Condense the paragraph of the dispatch below that begins "A Confederation or Federal Union" into a short bulleted list that keeps its main facts.

* TEXT SHOWN *
^^^^^^^^

I propose in this dispatch to lay before you some observations of my own on the proposed scheme which I think it would be judicious for the present at least, to treat as confidential.
I must in the first place express my regret that the term “Confederation” was ever used in connection with the proposed Union of the British North American Provinces both because I think it an entire misapplication of the term and still more because I think the word is calculated to give a false notion of the sort of union which is desired. I might almost say which is possible, between the provinces.
A Confederation or Federal Union as I understand it, means a union of Independent Communities bound together for certain defined purposes by a treaty or agreement entered into in their quality of sovereign states, by which they give up to the central or federal authority for those purposes a certain portion of their sovereign rights retaining all other powers not expressly delegated in as ample a manner as if the Federation had never been formed.
If this be a fair definition of the term Federation and I think it is applicable to all those Federal Unions of which history gives us examples, it is plain that a Union of this sort could not take p/ace between the provinces of British North America, because they do not possess the qualities which are essential to the basis of such a union.

^^^^^^^^

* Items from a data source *
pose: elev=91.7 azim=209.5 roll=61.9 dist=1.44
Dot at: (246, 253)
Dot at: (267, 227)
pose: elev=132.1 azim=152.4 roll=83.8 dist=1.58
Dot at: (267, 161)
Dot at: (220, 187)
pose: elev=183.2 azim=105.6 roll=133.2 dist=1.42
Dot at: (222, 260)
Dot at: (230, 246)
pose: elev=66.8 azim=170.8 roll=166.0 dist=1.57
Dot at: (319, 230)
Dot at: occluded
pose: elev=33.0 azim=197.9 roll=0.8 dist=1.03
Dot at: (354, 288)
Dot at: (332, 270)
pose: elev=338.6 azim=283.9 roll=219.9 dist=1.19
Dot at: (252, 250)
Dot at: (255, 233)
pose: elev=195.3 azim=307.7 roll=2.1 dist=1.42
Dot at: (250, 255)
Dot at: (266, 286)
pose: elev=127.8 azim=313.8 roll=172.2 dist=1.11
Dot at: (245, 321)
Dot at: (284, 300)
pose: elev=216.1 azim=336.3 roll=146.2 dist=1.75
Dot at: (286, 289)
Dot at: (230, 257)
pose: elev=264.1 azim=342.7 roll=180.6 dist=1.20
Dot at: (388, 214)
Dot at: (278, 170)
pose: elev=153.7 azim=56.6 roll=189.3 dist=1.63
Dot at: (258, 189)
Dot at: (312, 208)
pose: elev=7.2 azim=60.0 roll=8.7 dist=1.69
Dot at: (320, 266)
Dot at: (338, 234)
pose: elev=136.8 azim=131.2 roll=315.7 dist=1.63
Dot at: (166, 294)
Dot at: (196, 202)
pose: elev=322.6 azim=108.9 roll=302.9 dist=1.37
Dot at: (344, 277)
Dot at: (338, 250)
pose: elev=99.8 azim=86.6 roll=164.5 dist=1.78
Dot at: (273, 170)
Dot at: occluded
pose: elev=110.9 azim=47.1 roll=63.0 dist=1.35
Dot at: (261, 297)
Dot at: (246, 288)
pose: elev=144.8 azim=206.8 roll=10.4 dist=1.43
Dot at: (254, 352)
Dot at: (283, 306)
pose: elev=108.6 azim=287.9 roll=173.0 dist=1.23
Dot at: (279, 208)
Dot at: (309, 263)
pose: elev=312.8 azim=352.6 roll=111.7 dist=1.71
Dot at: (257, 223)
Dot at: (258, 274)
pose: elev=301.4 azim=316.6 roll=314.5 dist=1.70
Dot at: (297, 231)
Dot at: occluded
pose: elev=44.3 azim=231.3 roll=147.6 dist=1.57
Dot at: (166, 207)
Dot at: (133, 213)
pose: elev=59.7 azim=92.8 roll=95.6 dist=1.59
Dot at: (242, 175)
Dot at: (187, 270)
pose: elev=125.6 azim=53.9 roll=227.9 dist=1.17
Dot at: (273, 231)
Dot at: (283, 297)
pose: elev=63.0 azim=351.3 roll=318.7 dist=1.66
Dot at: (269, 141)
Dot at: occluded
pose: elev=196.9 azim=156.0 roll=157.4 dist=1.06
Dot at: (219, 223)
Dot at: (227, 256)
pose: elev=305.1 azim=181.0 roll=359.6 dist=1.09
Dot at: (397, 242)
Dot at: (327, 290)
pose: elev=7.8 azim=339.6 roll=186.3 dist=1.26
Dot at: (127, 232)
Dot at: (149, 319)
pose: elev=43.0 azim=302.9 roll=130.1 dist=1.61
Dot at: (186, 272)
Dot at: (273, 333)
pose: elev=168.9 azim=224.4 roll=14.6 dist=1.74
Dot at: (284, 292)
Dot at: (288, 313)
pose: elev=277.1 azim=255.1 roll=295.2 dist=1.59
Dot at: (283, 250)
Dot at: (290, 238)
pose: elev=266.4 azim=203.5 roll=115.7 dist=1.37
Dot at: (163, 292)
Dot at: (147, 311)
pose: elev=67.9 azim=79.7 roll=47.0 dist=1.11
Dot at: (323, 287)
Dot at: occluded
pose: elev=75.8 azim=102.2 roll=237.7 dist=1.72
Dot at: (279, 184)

^^^^^^^^

* RESPONSE FOR THIS EXERCISE *
- As the writer understands it, a Confederation or Federal Union is a union of independent communities.
- A treaty or agreement binds them together for certain defined purposes, and they enter into it as sovereign states.
- For those purposes they give up a portion of their sovereign rights to the central or federal authority.
- They keep every power not expressly delegated, as fully as if the Federation had never been formed.